_THE PROBLEM_:
Print every entry below again. Nothing may differ from the original.
-- DATA FOR REVIEW follows --
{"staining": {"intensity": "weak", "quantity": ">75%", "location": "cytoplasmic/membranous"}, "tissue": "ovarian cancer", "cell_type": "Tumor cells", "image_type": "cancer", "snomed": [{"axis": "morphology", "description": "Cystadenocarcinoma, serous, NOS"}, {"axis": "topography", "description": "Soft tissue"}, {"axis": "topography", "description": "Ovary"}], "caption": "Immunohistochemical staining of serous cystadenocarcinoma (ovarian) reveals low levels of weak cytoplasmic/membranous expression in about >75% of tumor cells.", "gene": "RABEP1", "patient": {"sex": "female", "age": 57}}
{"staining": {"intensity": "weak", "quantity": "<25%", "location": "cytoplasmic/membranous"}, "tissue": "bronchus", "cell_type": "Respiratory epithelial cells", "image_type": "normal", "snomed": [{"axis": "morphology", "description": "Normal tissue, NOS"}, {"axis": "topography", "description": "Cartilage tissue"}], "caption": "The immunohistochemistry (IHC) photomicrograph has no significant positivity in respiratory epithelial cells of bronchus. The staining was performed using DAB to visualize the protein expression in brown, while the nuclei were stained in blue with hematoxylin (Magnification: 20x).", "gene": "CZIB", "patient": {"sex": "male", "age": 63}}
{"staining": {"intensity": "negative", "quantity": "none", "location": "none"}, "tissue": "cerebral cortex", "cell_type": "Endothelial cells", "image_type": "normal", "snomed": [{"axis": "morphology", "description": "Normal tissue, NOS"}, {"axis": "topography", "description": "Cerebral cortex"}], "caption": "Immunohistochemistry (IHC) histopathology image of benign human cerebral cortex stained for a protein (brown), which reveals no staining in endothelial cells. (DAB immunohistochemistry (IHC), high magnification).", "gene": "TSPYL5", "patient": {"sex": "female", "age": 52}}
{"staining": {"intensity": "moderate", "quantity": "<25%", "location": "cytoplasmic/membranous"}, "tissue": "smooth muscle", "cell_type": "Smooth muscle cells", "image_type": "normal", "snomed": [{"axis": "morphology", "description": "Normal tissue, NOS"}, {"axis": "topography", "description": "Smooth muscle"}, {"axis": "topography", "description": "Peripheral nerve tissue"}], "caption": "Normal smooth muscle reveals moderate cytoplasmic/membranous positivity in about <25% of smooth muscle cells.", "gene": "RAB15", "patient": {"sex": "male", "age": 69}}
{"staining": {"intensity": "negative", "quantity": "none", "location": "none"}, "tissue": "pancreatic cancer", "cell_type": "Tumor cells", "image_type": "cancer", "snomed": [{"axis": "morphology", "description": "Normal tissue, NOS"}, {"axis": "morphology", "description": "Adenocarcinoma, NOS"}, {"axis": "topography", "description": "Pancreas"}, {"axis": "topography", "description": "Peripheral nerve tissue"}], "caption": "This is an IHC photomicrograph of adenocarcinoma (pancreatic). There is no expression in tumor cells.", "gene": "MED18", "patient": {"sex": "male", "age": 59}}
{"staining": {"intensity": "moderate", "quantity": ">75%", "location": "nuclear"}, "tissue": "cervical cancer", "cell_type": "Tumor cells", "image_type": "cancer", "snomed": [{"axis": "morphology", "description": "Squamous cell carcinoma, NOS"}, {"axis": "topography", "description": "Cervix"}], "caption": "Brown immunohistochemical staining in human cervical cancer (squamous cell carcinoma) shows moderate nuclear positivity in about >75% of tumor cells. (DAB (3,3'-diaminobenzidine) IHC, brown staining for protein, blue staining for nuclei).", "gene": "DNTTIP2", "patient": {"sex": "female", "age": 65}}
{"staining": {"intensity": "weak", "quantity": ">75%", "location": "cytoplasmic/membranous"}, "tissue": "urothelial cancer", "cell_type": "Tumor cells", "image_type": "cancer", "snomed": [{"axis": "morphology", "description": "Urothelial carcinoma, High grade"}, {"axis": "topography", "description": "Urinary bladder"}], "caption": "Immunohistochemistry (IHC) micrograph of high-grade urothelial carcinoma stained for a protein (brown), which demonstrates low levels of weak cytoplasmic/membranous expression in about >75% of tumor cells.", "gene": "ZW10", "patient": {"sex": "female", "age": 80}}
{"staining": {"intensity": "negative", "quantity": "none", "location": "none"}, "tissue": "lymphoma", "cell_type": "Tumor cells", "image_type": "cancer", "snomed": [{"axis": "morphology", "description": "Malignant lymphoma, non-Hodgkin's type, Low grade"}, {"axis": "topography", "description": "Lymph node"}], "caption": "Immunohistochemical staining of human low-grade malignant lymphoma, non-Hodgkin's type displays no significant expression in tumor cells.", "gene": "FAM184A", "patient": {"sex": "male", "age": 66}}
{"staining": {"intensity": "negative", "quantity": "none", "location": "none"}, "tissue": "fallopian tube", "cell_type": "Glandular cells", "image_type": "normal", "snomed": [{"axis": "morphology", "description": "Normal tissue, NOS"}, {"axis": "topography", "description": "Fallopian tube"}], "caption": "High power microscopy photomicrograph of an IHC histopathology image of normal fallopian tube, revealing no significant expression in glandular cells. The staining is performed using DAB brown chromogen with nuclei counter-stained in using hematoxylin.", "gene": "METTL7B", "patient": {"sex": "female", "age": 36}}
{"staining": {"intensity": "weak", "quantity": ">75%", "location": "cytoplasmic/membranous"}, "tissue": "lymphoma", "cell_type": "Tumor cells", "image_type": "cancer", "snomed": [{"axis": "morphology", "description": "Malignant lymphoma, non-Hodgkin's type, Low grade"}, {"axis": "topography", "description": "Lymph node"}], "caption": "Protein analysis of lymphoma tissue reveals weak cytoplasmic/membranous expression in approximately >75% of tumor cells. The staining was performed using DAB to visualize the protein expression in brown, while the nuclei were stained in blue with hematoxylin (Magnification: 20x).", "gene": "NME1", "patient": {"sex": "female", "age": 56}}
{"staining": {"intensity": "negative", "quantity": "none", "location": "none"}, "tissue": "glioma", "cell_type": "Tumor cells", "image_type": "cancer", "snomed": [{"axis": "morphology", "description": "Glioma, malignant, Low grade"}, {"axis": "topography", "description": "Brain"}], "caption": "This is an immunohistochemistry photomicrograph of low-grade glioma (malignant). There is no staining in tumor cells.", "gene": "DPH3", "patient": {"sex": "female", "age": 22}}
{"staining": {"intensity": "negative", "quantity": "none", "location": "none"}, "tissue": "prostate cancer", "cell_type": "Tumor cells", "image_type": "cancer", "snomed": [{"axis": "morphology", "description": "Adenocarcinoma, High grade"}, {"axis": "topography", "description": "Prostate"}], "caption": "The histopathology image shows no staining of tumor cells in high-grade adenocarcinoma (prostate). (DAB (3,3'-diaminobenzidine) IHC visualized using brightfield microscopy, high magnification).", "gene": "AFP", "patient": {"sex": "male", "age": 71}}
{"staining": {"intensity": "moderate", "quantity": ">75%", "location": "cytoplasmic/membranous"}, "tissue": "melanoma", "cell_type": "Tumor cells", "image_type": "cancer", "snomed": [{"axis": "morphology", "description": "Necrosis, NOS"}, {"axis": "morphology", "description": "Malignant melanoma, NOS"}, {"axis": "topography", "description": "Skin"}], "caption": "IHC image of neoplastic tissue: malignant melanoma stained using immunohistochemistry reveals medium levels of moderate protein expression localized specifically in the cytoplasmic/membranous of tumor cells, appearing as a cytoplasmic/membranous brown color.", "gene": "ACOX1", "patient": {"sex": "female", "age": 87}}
-- DATA FOR REVIEW concluded --
_OUTPUT OF THE TASK_:
{"staining": {"intensity": "weak", "quantity": ">75%", "location": "cytoplasmic/membranous"}, "tissue": "ovarian cancer", "cell_type": "Tumor cells", "image_type": "cancer", "snomed": [{"axis": "morphology", "description": "Cystadenocarcinoma, serous, NOS"}, {"axis": "topography", "description": "Soft tissue"}, {"axis": "topography", "description": "Ovary"}], "caption": "Immunohistochemical staining of serous cystadenocarcinoma (ovarian) reveals low levels of weak cytoplasmic/membranous expression in about >75% of tumor cells.", "gene": "RABEP1", "patient": {"sex": "female", "age": 57}}
{"staining": {"intensity": "weak", "quantity": "<25%", "location": "cytoplasmic/membranous"}, "tissue": "bronchus", "cell_type": "Respiratory epithelial cells", "image_type": "normal", "snomed": [{"axis": "morphology", "description": "Normal tissue, NOS"}, {"axis": "topography", "description": "Cartilage tissue"}], "caption": "The immunohistochemistry (IHC) photomicrograph has no significant positivity in respiratory epithelial cells of bronchus. The staining was performed using DAB to visualize the protein expression in brown, while the nuclei were stained in blue with hematoxylin (Magnification: 20x).", "gene": "CZIB", "patient": {"sex": "male", "age": 63}}
{"staining": {"intensity": "negative", "quantity": "none", "location": "none"}, "tissue": "cerebral cortex", "cell_type": "Endothelial cells", "image_type": "normal", "snomed": [{"axis": "morphology", "description": "Normal tissue, NOS"}, {"axis": "topography", "description": "Cerebral cortex"}], "caption": "Immunohistochemistry (IHC) histopathology image of benign human cerebral cortex stained for a protein (brown), which reveals no staining in endothelial cells. (DAB immunohistochemistry (IHC), high magnification).", "gene": "TSPYL5", "patient": {"sex": "female", "age": 52}}
{"staining": {"intensity": "moderate", "quantity": "<25%", "location": "cytoplasmic/membranous"}, "tissue": "smooth muscle", "cell_type": "Smooth muscle cells", "image_type": "normal", "snomed": [{"axis": "morphology", "description": "Normal tissue, NOS"}, {"axis": "topography", "description": "Smooth muscle"}, {"axis": "topography", "description": "Peripheral nerve tissue"}], "caption": "Normal smooth muscle reveals moderate cytoplasmic/membranous positivity in about <25% of smooth muscle cells.", "gene": "RAB15", "patient": {"sex": "male", "age": 69}}
{"staining": {"intensity": "negative", "quantity": "none", "location": "none"}, "tissue": "pancreatic cancer", "cell_type": "Tumor cells", "image_type": "cancer", "snomed": [{"axis": "morphology", "description": "Normal tissue, NOS"}, {"axis": "morphology", "description": "Adenocarcinoma, NOS"}, {"axis": "topography", "description": "Pancreas"}, {"axis": "topography", "description": "Peripheral nerve tissue"}], "caption": "This is an IHC photomicrograph of adenocarcinoma (pancreatic). There is no expression in tumor cells.", "gene": "MED18", "patient": {"sex": "male", "age": 59}}
{"staining": {"intensity": "moderate", "quantity": ">75%", "location": "nuclear"}, "tissue": "cervical cancer", "cell_type": "Tumor cells", "image_type": "cancer", "snomed": [{"axis": "morphology", "description": "Squamous cell carcinoma, NOS"}, {"axis": "topography", "description": "Cervix"}], "caption": "Brown immunohistochemical staining in human cervical cancer (squamous cell carcinoma) shows moderate nuclear positivity in about >75% of tumor cells. (DAB (3,3'-diaminobenzidine) IHC, brown staining for protein, blue staining for nuclei).", "gene": "DNTTIP2", "patient": {"sex": "female", "age": 65}}
{"staining": {"intensity": "weak", "quantity": ">75%", "location": "cytoplasmic/membranous"}, "tissue": "urothelial cancer", "cell_type": "Tumor cells", "image_type": "cancer", "snomed": [{"axis": "morphology", "description": "Urothelial carcinoma, High grade"}, {"axis": "topography", "description": "Urinary bladder"}], "caption": "Immunohistochemistry (IHC) micrograph of high-grade urothelial carcinoma stained for a protein (brown), which demonstrates low levels of weak cytoplasmic/membranous expression in about >75% of tumor cells.", "gene": "ZW10", "patient": {"sex": "female", "age": 80}}
{"staining": {"intensity": "negative", "quantity": "none", "location": "none"}, "tissue": "lymphoma", "cell_type": "Tumor cells", "image_type": "cancer", "snomed": [{"axis": "morphology", "description": "Malignant lymphoma, non-Hodgkin's type, Low grade"}, {"axis": "topography", "description": "Lymph node"}], "caption": "Immunohistochemical staining of human low-grade malignant lymphoma, non-Hodgkin's type displays no significant expression in tumor cells.", "gene": "FAM184A", "patient": {"sex": "male", "age": 66}}
{"staining": {"intensity": "negative", "quantity": "none", "location": "none"}, "tissue": "fallopian tube", "cell_type": "Glandular cells", "image_type": "normal", "snomed": [{"axis": "morphology", "description": "Normal tissue, NOS"}, {"axis": "topography", "description": "Fallopian tube"}], "caption": "High power microscopy photomicrograph of an IHC histopathology image of normal fallopian tube, revealing no significant expression in glandular cells. The staining is performed using DAB brown chromogen with nuclei counter-stained in using hematoxylin.", "gene": "METTL7B", "patient": {"sex": "female", "age": 36}}
{"staining": {"intensity": "weak", "quantity": ">75%", "location": "cytoplasmic/membranous"}, "tissue": "lymphoma", "cell_type": "Tumor cells", "image_type": "cancer", "snomed": [{"axis": "morphology", "description": "Malignant lymphoma, non-Hodgkin's type, Low grade"}, {"axis": "topography", "description": "Lymph node"}], "caption": "Protein analysis of lymphoma tissue reveals weak cytoplasmic/membranous expression in approximately >75% of tumor cells. The staining was performed using DAB to visualize the protein expression in brown, while the nuclei were stained in blue with hematoxylin (Magnification: 20x).", "gene": "NME1", "patient": {"sex": "female", "age": 56}}
{"staining": {"intensity": "negative", "quantity": "none", "location": "none"}, "tissue": "glioma", "cell_type": "Tumor cells", "image_type": "cancer", "snomed": [{"axis": "morphology", "description": "Glioma, malignant, Low grade"}, {"axis": "topography", "description": "Brain"}], "caption": "This is an immunohistochemistry photomicrograph of low-grade glioma (malignant). There is no staining in tumor cells.", "gene": "DPH3", "patient": {"sex": "female", "age": 22}}
{"staining": {"intensity": "negative", "quantity": "none", "location": "none"}, "tissue": "prostate cancer", "cell_type": "Tumor cells", "image_type": "cancer", "snomed": [{"axis": "morphology", "description": "Adenocarcinoma, High grade"}, {"axis": "topography", "description": "Prostate"}], "caption": "The histopathology image shows no staining of tumor cells in high-grade adenocarcinoma (prostate). (DAB (3,3'-diaminobenzidine) IHC visualized using brightfield microscopy, high magnification).", "gene": "AFP", "patient": {"sex": "male", "age": 71}}
{"staining": {"intensity": "moderate", "quantity": ">75%", "location": "cytoplasmic/membranous"}, "tissue": "melanoma", "cell_type": "Tumor cells", "image_type": "cancer", "snomed": [{"axis": "morphology", "description": "Necrosis, NOS"}, {"axis": "morphology", "description": "Malignant melanoma, NOS"}, {"axis": "topography", "description": "Skin"}], "caption": "IHC image of neoplastic tissue: malignant melanoma stained using immunohistochemistry reveals medium levels of moderate protein expression localized specifically in the cytoplasmic/membranous of tumor cells, appearing as a cytoplasmic/membranous brown color.", "gene": "ACOX1", "patient": {"sex": "female", "age": 87}}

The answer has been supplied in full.